──────── Given information ────────

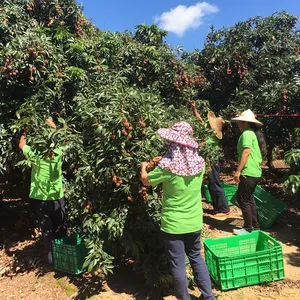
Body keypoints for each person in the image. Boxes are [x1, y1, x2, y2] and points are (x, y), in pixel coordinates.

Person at [140, 121, 215, 300]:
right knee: (196, 257)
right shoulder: (200, 164)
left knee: (178, 264)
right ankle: (208, 296)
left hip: (173, 224)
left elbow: (146, 181)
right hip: (195, 221)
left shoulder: (167, 167)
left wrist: (144, 165)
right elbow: (183, 162)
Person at [18, 118, 66, 266]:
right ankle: (63, 259)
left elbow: (22, 145)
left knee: (47, 231)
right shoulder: (58, 152)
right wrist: (50, 123)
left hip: (41, 199)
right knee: (60, 228)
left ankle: (52, 262)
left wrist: (26, 130)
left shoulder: (36, 156)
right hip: (58, 197)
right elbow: (62, 136)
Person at [190, 100, 230, 217]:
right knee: (212, 182)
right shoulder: (206, 128)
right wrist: (194, 109)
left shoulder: (212, 137)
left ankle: (224, 208)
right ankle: (218, 207)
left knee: (214, 182)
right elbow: (199, 119)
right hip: (207, 160)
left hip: (212, 161)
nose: (206, 122)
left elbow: (203, 145)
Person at [231, 109, 267, 232]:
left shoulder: (247, 134)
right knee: (249, 199)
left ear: (245, 123)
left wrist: (238, 170)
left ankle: (248, 228)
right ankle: (255, 226)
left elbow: (246, 152)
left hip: (248, 172)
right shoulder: (252, 134)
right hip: (255, 172)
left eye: (240, 123)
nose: (238, 125)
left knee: (243, 199)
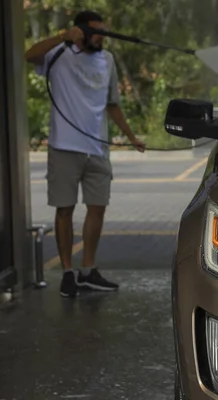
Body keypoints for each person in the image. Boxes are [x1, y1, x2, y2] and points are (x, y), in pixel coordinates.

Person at [25, 10, 146, 298]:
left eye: (104, 31)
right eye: (96, 32)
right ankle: (68, 273)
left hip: (97, 149)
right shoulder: (58, 54)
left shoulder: (107, 60)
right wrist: (61, 37)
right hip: (65, 147)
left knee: (97, 207)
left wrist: (132, 138)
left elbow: (112, 104)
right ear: (79, 32)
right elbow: (30, 55)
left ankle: (88, 269)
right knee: (64, 209)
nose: (101, 37)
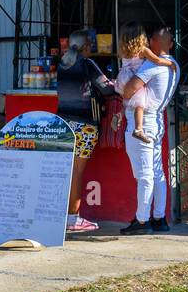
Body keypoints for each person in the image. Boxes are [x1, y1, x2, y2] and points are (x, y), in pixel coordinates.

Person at [119, 25, 180, 234]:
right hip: (157, 119)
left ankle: (142, 220)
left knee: (145, 174)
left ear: (151, 43)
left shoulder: (150, 66)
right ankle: (159, 217)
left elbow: (128, 91)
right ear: (170, 43)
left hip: (144, 120)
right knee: (157, 172)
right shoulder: (174, 65)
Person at [56, 29, 114, 233]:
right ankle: (73, 219)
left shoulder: (62, 64)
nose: (92, 48)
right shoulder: (87, 63)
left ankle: (61, 216)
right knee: (77, 173)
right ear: (86, 46)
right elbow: (107, 89)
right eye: (90, 44)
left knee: (66, 171)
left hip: (63, 124)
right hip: (83, 125)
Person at [116, 25, 177, 144]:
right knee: (140, 104)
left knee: (130, 100)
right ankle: (138, 129)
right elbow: (157, 60)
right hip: (134, 77)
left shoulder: (124, 51)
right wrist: (169, 63)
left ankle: (119, 114)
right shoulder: (142, 50)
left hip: (124, 77)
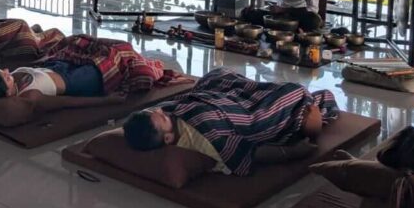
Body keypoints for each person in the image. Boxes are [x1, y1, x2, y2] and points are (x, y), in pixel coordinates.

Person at [122, 68, 336, 175]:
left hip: (219, 98)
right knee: (294, 92)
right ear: (168, 138)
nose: (161, 110)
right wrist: (294, 152)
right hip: (247, 113)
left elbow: (176, 103)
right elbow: (247, 154)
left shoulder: (166, 120)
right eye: (162, 117)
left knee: (216, 76)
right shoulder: (205, 137)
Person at [0, 34, 189, 108]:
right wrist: (107, 101)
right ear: (8, 92)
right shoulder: (29, 96)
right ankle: (148, 65)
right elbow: (67, 102)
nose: (7, 71)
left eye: (3, 71)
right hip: (79, 79)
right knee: (117, 51)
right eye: (6, 77)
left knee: (77, 40)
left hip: (59, 65)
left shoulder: (14, 81)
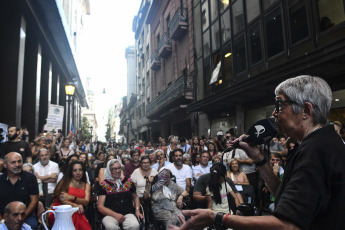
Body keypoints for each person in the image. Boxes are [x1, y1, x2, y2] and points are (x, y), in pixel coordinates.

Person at [169, 75, 345, 230]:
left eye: (280, 104)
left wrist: (216, 217)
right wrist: (258, 158)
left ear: (306, 111)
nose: (275, 113)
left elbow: (288, 224)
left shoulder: (316, 149)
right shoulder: (315, 143)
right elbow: (283, 196)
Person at [97, 159, 142, 230]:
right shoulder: (104, 185)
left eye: (119, 168)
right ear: (109, 170)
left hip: (127, 213)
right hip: (110, 215)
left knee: (134, 225)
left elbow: (136, 197)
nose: (117, 171)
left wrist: (137, 210)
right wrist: (115, 215)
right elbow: (100, 207)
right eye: (114, 169)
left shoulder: (128, 181)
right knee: (110, 226)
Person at [0, 152, 39, 230]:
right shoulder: (0, 179)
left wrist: (21, 218)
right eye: (13, 162)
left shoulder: (30, 178)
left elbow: (34, 200)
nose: (17, 164)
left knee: (33, 226)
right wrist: (1, 219)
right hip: (4, 215)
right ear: (5, 165)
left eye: (19, 161)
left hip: (26, 215)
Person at [49, 160, 91, 230]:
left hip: (78, 210)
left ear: (83, 172)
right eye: (75, 170)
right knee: (73, 215)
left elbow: (86, 202)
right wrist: (76, 205)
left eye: (80, 170)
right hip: (61, 209)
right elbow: (62, 200)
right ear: (71, 172)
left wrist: (72, 197)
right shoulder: (65, 182)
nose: (78, 173)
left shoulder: (86, 185)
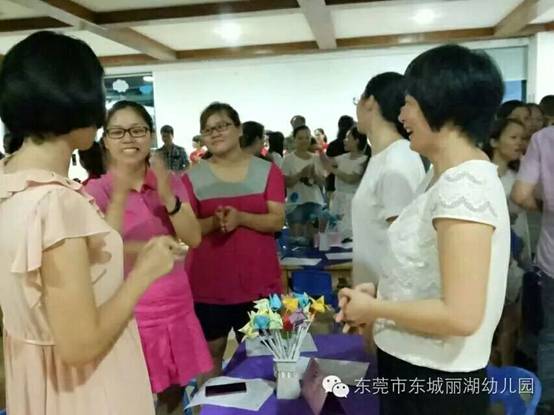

────────

Exercise:
Restate the data above word for word. Do not include the images.

Result of this exercise:
Body keypoints for each person in the image. Boxes are [x1, y1, x2, y2] and points are (x, y), in pixel coordinates.

Person at [140, 121, 215, 300]:
right knee: (196, 257)
right shoulder: (200, 164)
left knee: (178, 264)
right ankle: (208, 296)
left hip: (173, 224)
left elbow: (146, 181)
right hip: (195, 221)
left shoulder: (167, 167)
left wrist: (144, 165)
right elbow: (183, 162)
Person at [18, 118, 66, 266]:
right ankle: (63, 259)
left elbow: (22, 145)
left knee: (47, 231)
right shoulder: (58, 152)
right wrist: (50, 123)
left hip: (41, 199)
right knee: (60, 228)
left ankle: (52, 262)
left wrist: (26, 130)
left shoulder: (36, 156)
right hip: (58, 197)
right elbow: (62, 136)
Person at [190, 100, 230, 217]:
right knee: (212, 182)
right shoulder: (206, 128)
right wrist: (194, 109)
left shoulder: (212, 137)
left ankle: (224, 208)
right ankle: (218, 207)
left knee: (214, 182)
right elbow: (199, 119)
right hip: (207, 160)
left hip: (212, 161)
nose: (206, 122)
left elbow: (203, 145)
Person at [231, 109, 267, 232]:
left shoulder: (247, 134)
right knee: (249, 199)
left ear: (245, 123)
left wrist: (238, 170)
left ankle: (248, 228)
right ankle: (255, 226)
left elbow: (246, 152)
left hip: (248, 172)
right shoulder: (252, 134)
right hip: (255, 172)
left eye: (240, 123)
nose: (238, 125)
left knee: (243, 199)
Body keypoints for each person in the image. Boxes are [x1, y1, x2, y2] and points are (x, y), in pixel coordinates.

Person at [25, 10, 146, 298]:
left eye: (104, 31)
right eye: (96, 32)
right ankle: (68, 273)
left hip: (97, 149)
right shoulder: (58, 54)
left shoulder: (107, 60)
right wrist: (61, 37)
right hip: (65, 147)
left knee: (97, 207)
left wrist: (132, 138)
left elbow: (112, 104)
right ear: (79, 32)
right elbow: (30, 55)
left ankle: (88, 269)
right knee: (64, 209)
nose: (101, 37)
Body keypoints for each person in the image. Boxes are [x1, y1, x2, y2] and points are (x, y), in pixel coordinates.

Person at [119, 25, 180, 234]:
right hip: (157, 119)
left ankle: (142, 220)
left knee: (145, 174)
left ear: (151, 43)
left shoulder: (150, 66)
right ankle: (159, 217)
left elbow: (128, 91)
right ear: (170, 43)
left hip: (144, 120)
right knee: (157, 172)
right shoulder: (174, 65)
Person at [56, 29, 114, 233]:
right ankle: (73, 219)
left shoulder: (62, 64)
nose: (92, 48)
right shoulder: (87, 63)
left ankle: (61, 216)
right knee: (77, 173)
right ear: (86, 46)
right elbow: (107, 89)
right eye: (90, 44)
left knee: (66, 171)
left hip: (63, 124)
right hip: (83, 125)
Person at [116, 25, 177, 144]:
right knee: (140, 104)
left knee: (130, 100)
right ankle: (138, 129)
right elbow: (157, 60)
right hip: (134, 77)
left shoulder: (124, 51)
right wrist: (169, 63)
left ankle: (119, 114)
right shoulder: (142, 50)
left hip: (124, 77)
Body keypoints for each person in the image. Boxes are [x1, y1, x2, y2] and points are (x, y), in pixel coordinates.

Person at [122, 68, 336, 175]:
left hip: (219, 98)
right knee: (294, 92)
right ear: (168, 138)
nose: (161, 110)
right wrist: (294, 152)
right hip: (247, 113)
left elbow: (176, 103)
right elbow: (247, 154)
left shoulder: (166, 120)
right eye: (162, 117)
left knee: (216, 76)
right shoulder: (205, 137)
Person at [0, 34, 189, 108]:
right wrist: (107, 101)
right ear: (8, 92)
right shoulder: (29, 96)
right ankle: (148, 65)
right elbow: (67, 102)
nose: (7, 71)
left eye: (3, 71)
right hip: (79, 79)
right knee: (117, 51)
right eye: (6, 77)
left knee: (77, 40)
left hip: (59, 65)
left shoulder: (14, 81)
Body keypoints for each person in the image. Boxes are [x1, y1, x2, y2] and points are (x, y), in pixel coordinates.

Person at [169, 75, 345, 230]:
left eye: (280, 104)
left wrist: (216, 217)
right wrist: (258, 158)
left ear: (306, 111)
nose: (275, 113)
left elbow: (288, 224)
left shoulder: (316, 149)
right shoulder: (315, 143)
right elbow: (283, 196)
Person at [97, 159, 142, 230]:
right shoulder: (104, 185)
left eye: (119, 168)
right ear: (109, 170)
left hip: (127, 213)
right hip: (110, 215)
left knee: (134, 225)
left elbow: (136, 197)
nose: (117, 171)
left wrist: (137, 210)
right wrist: (115, 215)
right elbow: (100, 207)
right eye: (114, 169)
left shoulder: (128, 181)
right knee: (110, 226)
Person at [0, 152, 39, 230]:
right shoulder: (0, 179)
left wrist: (21, 218)
right eye: (13, 162)
left shoulder: (30, 178)
left elbow: (34, 200)
nose: (17, 164)
left knee: (33, 226)
right wrist: (1, 219)
right hip: (4, 215)
right ear: (5, 165)
left eye: (19, 161)
left hip: (26, 215)
Person at [49, 160, 91, 230]:
left hip: (78, 210)
left ear: (83, 172)
right eye: (75, 170)
right knee: (73, 215)
left elbow: (86, 202)
right wrist: (76, 205)
left eye: (80, 170)
right hip: (61, 209)
right elbow: (62, 200)
right ear: (71, 172)
left wrist: (72, 197)
right shoulder: (65, 182)
nose: (78, 173)
left shoulder: (86, 185)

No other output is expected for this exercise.